As with previous actions by the CFPB, this is just the start. They tend to trickle down to state regulators and find their way into their examination manuals, not to mention a legion of plaintiffs’ lawyers bringing copycat lawsuits. Dealers who continue to ignore compliance are treading dangerous waters.

1. Understanding the Laws: Understanding consumer financial protection laws is not just a legal obligation; it's a business requirement. Compliance must begin with education, understanding the full spectrum of responsibilities, and the potential legal and financial repercussions.

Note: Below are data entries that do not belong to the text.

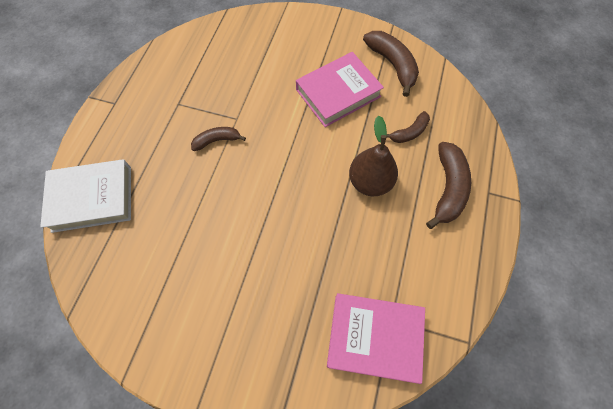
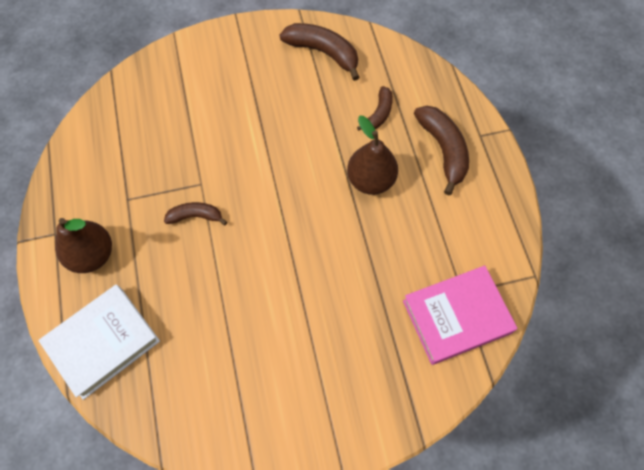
camera: 30 degrees left, 0 degrees up
brown banana [191,127,246,151] -> brown banana turned 45 degrees clockwise [164,202,227,225]
pink book [296,52,384,127] -> none
none -> brown pear [55,218,112,273]

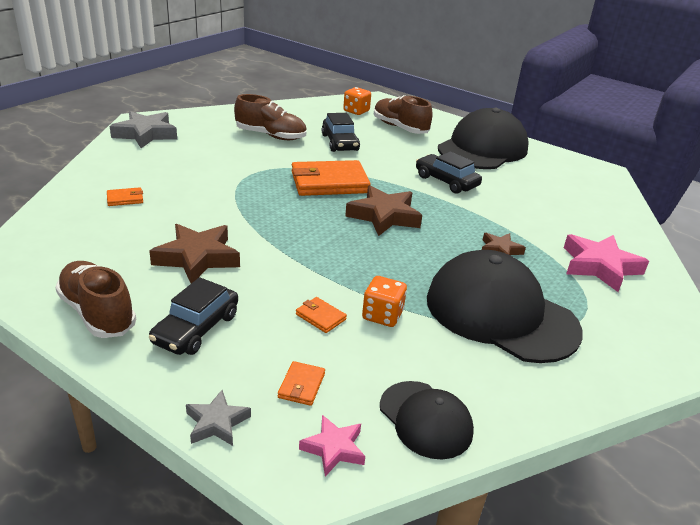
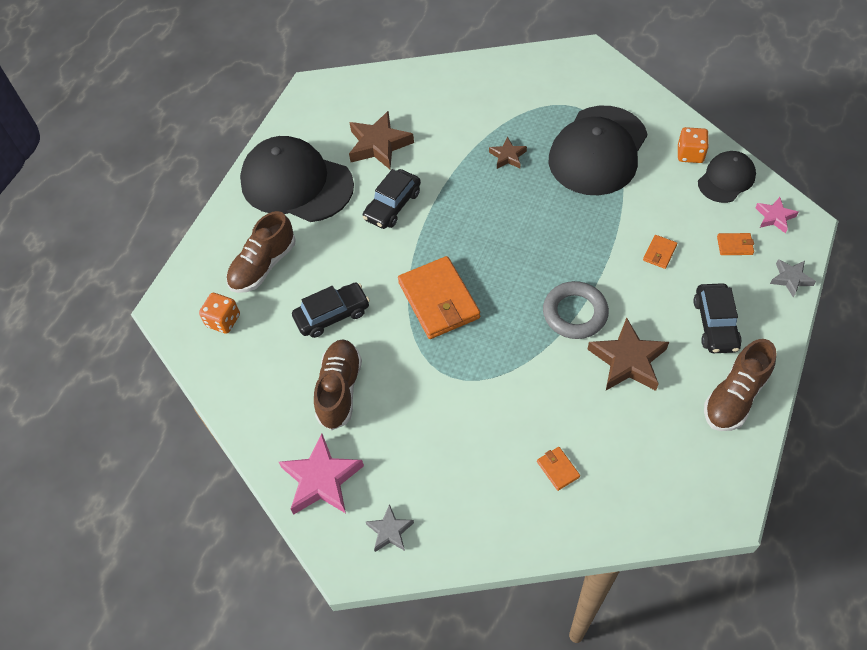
camera: 95 degrees left, 25 degrees up
grey star [110,111,177,148] -> grey star [366,504,414,552], size x0.56
black car [149,277,238,355] -> black car turned 75 degrees clockwise [693,283,742,353]
brown star [345,185,422,236] -> brown star moved to [349,111,414,169]
orange dice [362,276,407,327] -> orange dice moved to [678,127,709,163]
pink star [564,234,649,292] -> pink star moved to [279,434,364,515]
none -> grey ring [543,281,609,339]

2. Implementing Comprehensive Change Starts with a Robust CMS: The era of the "check the box" has got to be put behind us. This is not a time for patchwork solutions or window dressing. Compliance isn't a class you take once a year in January, it's ongoing. You have to instill a culture of compliance, backed by robust policies, vigilant oversight, and ongoing training.

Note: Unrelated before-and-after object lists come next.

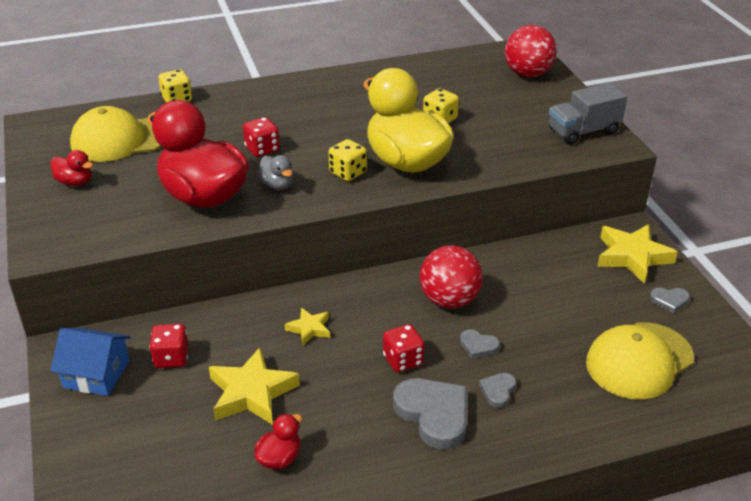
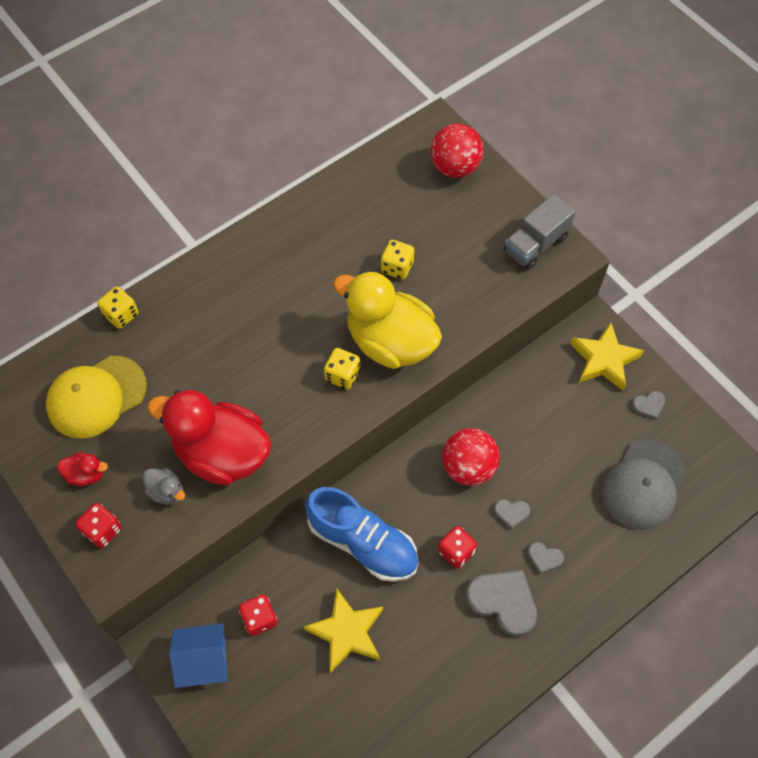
camera: 20 degrees left, 25 degrees up
red dice [243,117,280,157] -> red dice moved to [76,503,122,548]
red duck [254,414,302,469] -> none
grey duck [257,155,293,190] -> grey duck moved to [143,468,185,505]
yellow star [285,308,330,345] -> blue shoe [305,487,418,582]
grey heart [479,373,516,408] -> grey heart turned 75 degrees counterclockwise [528,542,564,574]
yellow cap [586,322,694,399] -> grey cap [601,439,687,530]

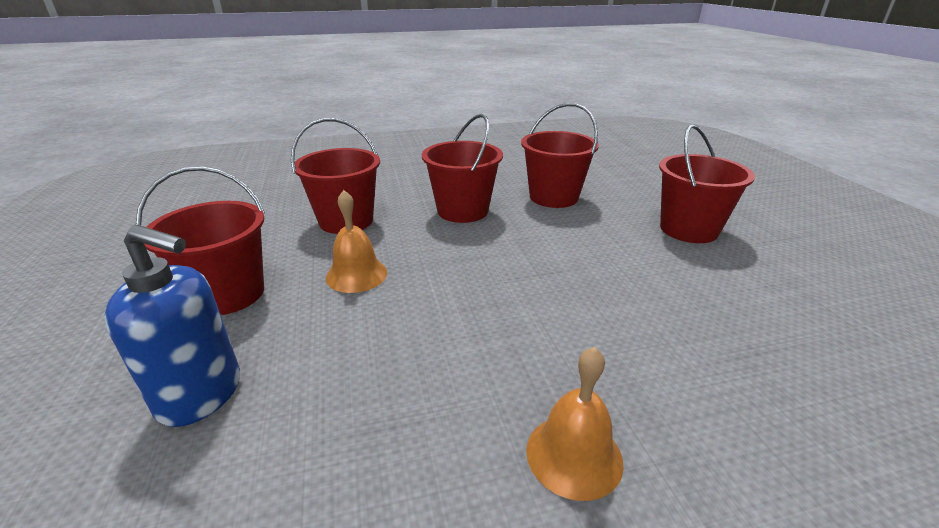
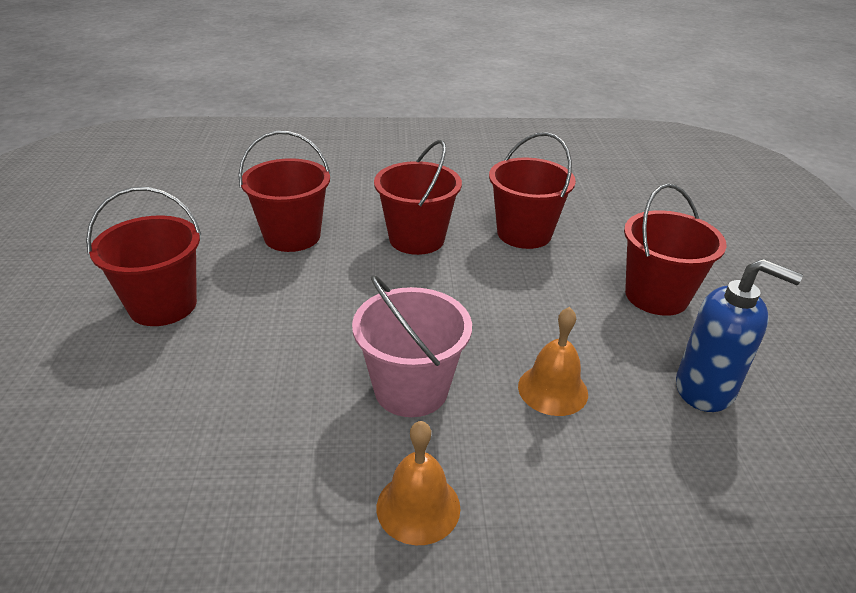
camera: 10 degrees right, 5 degrees up
blue soap dispenser [104,225,240,427] -> blue soap dispenser moved to [676,259,803,412]
orange bell [326,190,387,293] -> orange bell moved to [518,307,588,416]
none -> pink bucket [352,275,472,417]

3. Regular Auditing and Monitoring: In the fast-paced world of auto sales and finance, it's easy to be distracted with what can seem like more important operational concerns. Compliance needs to be baked into your organization in the same way sales and collections are. Regular audits and monitoring are vital to catch errors early and rectify them promptly. That's not enough, though. Audit findings have to be followed up with change and that only comes when compliance efforts have the support of senior management and ownership.



Act Now: Don't wait for a regulatory knock at the door or a lawsuit. Engaging with legal and compliance experts, conducting internal reviews, and addressing any identified shortcomings should be immediate priorities. Know that you'll have your story ready when the allegations come your way.

In the end, the message is clear: The time for warnings is over. The era of enforcement they promised is upon us. Dealers must act with urgency, responsibility, and a steadfast commitment to the compliance.

As professionals within the industry, we owe it to ourselves, our businesses, and customers to rise to the occasion and ensure that the trust placed in us is well-deserved. Let this be a lesson learned, not a harbinger of what's to come. Don't this opportunity go to waste.